Description of the task | Render every line of text read from the records below as a JSON list of strings, one string per line, with blank lines omitted. Leave the pictures out of the answer.

Data for analysis |
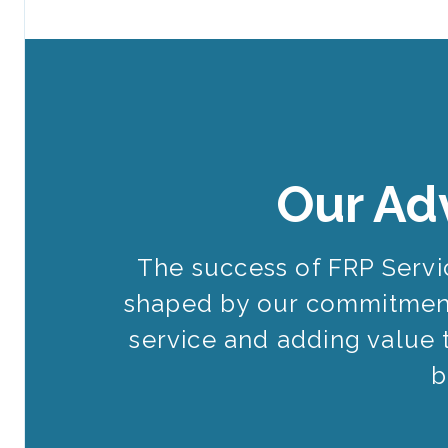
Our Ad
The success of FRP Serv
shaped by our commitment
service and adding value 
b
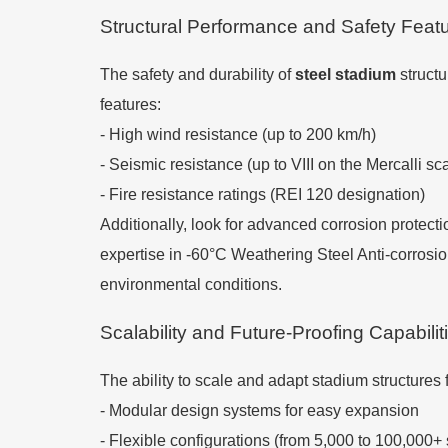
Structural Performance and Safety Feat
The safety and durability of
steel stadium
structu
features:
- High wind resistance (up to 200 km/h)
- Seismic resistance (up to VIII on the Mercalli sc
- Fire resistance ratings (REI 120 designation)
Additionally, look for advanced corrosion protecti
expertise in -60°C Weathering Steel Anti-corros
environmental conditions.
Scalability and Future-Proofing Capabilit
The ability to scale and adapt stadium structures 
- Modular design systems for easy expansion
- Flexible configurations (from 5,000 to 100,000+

Solution to this task |
[
  "Our Ad",
  "The success of FRP Serv",
  "shaped by our commitment",
  "service and adding value ",
  "b",
  "Structural Performance and Safety Feat",
  "The safety and durability of",
  "steel stadium",
  "structu",
  "features:",
  "- High wind resistance (up to 200 km/h)",
  "- Seismic resistance (up to VIII on the Mercalli sc",
  "- Fire resistance ratings (REI 120 designation)",
  "Additionally, look for advanced corrosion protecti",
  "expertise in -60°C Weathering Steel Anti-corros",
  "environmental conditions.",
  "Scalability and Future-Proofing Capabilit",
  "The ability to scale and adapt stadium structures ",
  "- Modular design systems for easy expansion",
  "- Flexible configurations (from 5,000 to 100,000+"
]